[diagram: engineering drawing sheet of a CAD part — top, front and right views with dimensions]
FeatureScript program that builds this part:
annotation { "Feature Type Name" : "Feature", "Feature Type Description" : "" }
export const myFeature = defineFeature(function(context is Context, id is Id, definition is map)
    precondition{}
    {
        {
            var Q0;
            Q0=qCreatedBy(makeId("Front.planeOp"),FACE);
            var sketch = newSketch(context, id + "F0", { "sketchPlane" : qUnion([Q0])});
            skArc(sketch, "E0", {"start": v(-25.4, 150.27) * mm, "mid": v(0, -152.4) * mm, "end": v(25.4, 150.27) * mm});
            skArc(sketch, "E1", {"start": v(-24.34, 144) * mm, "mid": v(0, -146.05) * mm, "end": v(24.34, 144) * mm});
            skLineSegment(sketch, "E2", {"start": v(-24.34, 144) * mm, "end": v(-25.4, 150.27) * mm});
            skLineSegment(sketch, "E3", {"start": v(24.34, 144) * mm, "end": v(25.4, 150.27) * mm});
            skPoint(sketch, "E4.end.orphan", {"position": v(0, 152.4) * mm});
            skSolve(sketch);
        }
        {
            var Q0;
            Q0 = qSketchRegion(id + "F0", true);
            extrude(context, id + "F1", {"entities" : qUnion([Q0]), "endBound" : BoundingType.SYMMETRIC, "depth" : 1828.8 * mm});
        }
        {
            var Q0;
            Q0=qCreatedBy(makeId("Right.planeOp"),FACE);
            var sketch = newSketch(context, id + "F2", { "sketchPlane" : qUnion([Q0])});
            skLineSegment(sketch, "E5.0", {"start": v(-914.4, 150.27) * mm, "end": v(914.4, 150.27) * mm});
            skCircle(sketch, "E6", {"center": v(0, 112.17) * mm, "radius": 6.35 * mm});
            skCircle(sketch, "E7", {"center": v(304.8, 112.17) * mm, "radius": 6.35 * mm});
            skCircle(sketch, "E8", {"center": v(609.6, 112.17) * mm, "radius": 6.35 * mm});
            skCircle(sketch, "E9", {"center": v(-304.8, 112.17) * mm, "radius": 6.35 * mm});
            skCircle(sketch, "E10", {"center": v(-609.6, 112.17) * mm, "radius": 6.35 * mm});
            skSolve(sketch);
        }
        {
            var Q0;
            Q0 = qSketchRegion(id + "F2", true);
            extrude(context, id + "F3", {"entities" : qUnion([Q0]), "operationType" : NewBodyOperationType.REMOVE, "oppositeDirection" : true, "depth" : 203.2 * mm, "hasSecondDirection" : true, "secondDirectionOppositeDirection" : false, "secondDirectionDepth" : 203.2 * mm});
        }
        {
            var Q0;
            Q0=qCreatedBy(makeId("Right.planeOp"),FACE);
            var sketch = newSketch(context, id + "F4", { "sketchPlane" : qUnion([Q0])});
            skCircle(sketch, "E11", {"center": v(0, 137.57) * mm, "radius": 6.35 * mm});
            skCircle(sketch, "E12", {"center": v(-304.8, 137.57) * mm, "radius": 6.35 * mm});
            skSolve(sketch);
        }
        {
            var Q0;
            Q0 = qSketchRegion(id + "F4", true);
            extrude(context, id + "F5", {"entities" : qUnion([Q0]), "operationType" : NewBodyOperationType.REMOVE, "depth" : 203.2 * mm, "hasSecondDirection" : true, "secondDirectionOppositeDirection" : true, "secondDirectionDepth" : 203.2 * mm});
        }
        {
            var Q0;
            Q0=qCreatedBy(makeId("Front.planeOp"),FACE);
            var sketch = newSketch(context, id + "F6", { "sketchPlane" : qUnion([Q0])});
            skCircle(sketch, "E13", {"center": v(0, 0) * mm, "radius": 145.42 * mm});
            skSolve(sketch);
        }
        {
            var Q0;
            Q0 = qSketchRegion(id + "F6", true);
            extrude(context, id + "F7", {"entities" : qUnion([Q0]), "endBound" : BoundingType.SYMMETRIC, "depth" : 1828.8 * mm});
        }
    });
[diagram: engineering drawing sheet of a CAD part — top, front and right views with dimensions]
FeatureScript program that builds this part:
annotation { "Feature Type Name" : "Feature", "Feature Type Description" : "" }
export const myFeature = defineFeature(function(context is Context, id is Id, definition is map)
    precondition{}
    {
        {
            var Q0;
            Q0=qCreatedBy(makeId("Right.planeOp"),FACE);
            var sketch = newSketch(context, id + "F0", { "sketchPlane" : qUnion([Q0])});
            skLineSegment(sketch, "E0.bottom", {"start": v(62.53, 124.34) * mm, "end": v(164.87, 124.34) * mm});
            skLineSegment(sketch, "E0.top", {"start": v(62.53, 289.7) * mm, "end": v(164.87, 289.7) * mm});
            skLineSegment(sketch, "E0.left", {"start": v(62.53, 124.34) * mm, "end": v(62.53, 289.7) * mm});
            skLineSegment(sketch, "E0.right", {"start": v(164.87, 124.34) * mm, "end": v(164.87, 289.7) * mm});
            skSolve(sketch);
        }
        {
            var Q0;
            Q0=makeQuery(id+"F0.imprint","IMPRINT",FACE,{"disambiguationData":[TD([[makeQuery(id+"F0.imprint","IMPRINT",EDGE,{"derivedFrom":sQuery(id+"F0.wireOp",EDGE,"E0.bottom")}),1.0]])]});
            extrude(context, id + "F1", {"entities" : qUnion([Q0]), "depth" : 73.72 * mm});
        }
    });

------------------------------------------------

Instruction: Copy every one of the records above word for word.

Result of this exercise:
[diagram: engineering drawing sheet of a CAD part — top, front and right views with dimensions]
FeatureScript program that builds this part:
annotation { "Feature Type Name" : "Feature", "Feature Type Description" : "" }
export const myFeature = defineFeature(function(context is Context, id is Id, definition is map)
    precondition{}
    {
        {
            var Q0;
            Q0=qCreatedBy(makeId("Front.planeOp"),FACE);
            var sketch = newSketch(context, id + "F0", { "sketchPlane" : qUnion([Q0])});
            skArc(sketch, "E0", {"start": v(-25.4, 150.27) * mm, "mid": v(0, -152.4) * mm, "end": v(25.4, 150.27) * mm});
            skArc(sketch, "E1", {"start": v(-24.34, 144) * mm, "mid": v(0, -146.05) * mm, "end": v(24.34, 144) * mm});
            skLineSegment(sketch, "E2", {"start": v(-24.34, 144) * mm, "end": v(-25.4, 150.27) * mm});
            skLineSegment(sketch, "E3", {"start": v(24.34, 144) * mm, "end": v(25.4, 150.27) * mm});
            skPoint(sketch, "E4.end.orphan", {"position": v(0, 152.4) * mm});
            skSolve(sketch);
        }
        {
            var Q0;
            Q0 = qSketchRegion(id + "F0", true);
            extrude(context, id + "F1", {"entities" : qUnion([Q0]), "endBound" : BoundingType.SYMMETRIC, "depth" : 1828.8 * mm});
        }
        {
            var Q0;
            Q0=qCreatedBy(makeId("Right.planeOp"),FACE);
            var sketch = newSketch(context, id + "F2", { "sketchPlane" : qUnion([Q0])});
            skLineSegment(sketch, "E5.0", {"start": v(-914.4, 150.27) * mm, "end": v(914.4, 150.27) * mm});
            skCircle(sketch, "E6", {"center": v(0, 112.17) * mm, "radius": 6.35 * mm});
            skCircle(sketch, "E7", {"center": v(304.8, 112.17) * mm, "radius": 6.35 * mm});
            skCircle(sketch, "E8", {"center": v(609.6, 112.17) * mm, "radius": 6.35 * mm});
            skCircle(sketch, "E9", {"center": v(-304.8, 112.17) * mm, "radius": 6.35 * mm});
            skCircle(sketch, "E10", {"center": v(-609.6, 112.17) * mm, "radius": 6.35 * mm});
            skSolve(sketch);
        }
        {
            var Q0;
            Q0 = qSketchRegion(id + "F2", true);
            extrude(context, id + "F3", {"entities" : qUnion([Q0]), "operationType" : NewBodyOperationType.REMOVE, "oppositeDirection" : true, "depth" : 203.2 * mm, "hasSecondDirection" : true, "secondDirectionOppositeDirection" : false, "secondDirectionDepth" : 203.2 * mm});
        }
        {
            var Q0;
            Q0=qCreatedBy(makeId("Right.planeOp"),FACE);
            var sketch = newSketch(context, id + "F4", { "sketchPlane" : qUnion([Q0])});
            skCircle(sketch, "E11", {"center": v(0, 137.57) * mm, "radius": 6.35 * mm});
            skCircle(sketch, "E12", {"center": v(-304.8, 137.57) * mm, "radius": 6.35 * mm});
            skSolve(sketch);
        }
        {
            var Q0;
            Q0 = qSketchRegion(id + "F4", true);
            extrude(context, id + "F5", {"entities" : qUnion([Q0]), "operationType" : NewBodyOperationType.REMOVE, "depth" : 203.2 * mm, "hasSecondDirection" : true, "secondDirectionOppositeDirection" : true, "secondDirectionDepth" : 203.2 * mm});
        }
        {
            var Q0;
            Q0=qCreatedBy(makeId("Front.planeOp"),FACE);
            var sketch = newSketch(context, id + "F6", { "sketchPlane" : qUnion([Q0])});
            skCircle(sketch, "E13", {"center": v(0, 0) * mm, "radius": 145.42 * mm});
            skSolve(sketch);
        }
        {
            var Q0;
            Q0 = qSketchRegion(id + "F6", true);
            extrude(context, id + "F7", {"entities" : qUnion([Q0]), "endBound" : BoundingType.SYMMETRIC, "depth" : 1828.8 * mm});
        }
    });
[diagram: engineering drawing sheet of a CAD part — top, front and right views with dimensions]
FeatureScript program that builds this part:
annotation { "Feature Type Name" : "Feature", "Feature Type Description" : "" }
export const myFeature = defineFeature(function(context is Context, id is Id, definition is map)
    precondition{}
    {
        {
            var Q0;
            Q0=qCreatedBy(makeId("Right.planeOp"),FACE);
            var sketch = newSketch(context, id + "F0", { "sketchPlane" : qUnion([Q0])});
            skLineSegment(sketch, "E0.bottom", {"start": v(62.53, 124.34) * mm, "end": v(164.87, 124.34) * mm});
            skLineSegment(sketch, "E0.top", {"start": v(62.53, 289.7) * mm, "end": v(164.87, 289.7) * mm});
            skLineSegment(sketch, "E0.left", {"start": v(62.53, 124.34) * mm, "end": v(62.53, 289.7) * mm});
            skLineSegment(sketch, "E0.right", {"start": v(164.87, 124.34) * mm, "end": v(164.87, 289.7) * mm});
            skSolve(sketch);
        }
        {
            var Q0;
            Q0=makeQuery(id+"F0.imprint","IMPRINT",FACE,{"disambiguationData":[TD([[makeQuery(id+"F0.imprint","IMPRINT",EDGE,{"derivedFrom":sQuery(id+"F0.wireOp",EDGE,"E0.bottom")}),1.0]])]});
            extrude(context, id + "F1", {"entities" : qUnion([Q0]), "depth" : 73.72 * mm});
        }
    });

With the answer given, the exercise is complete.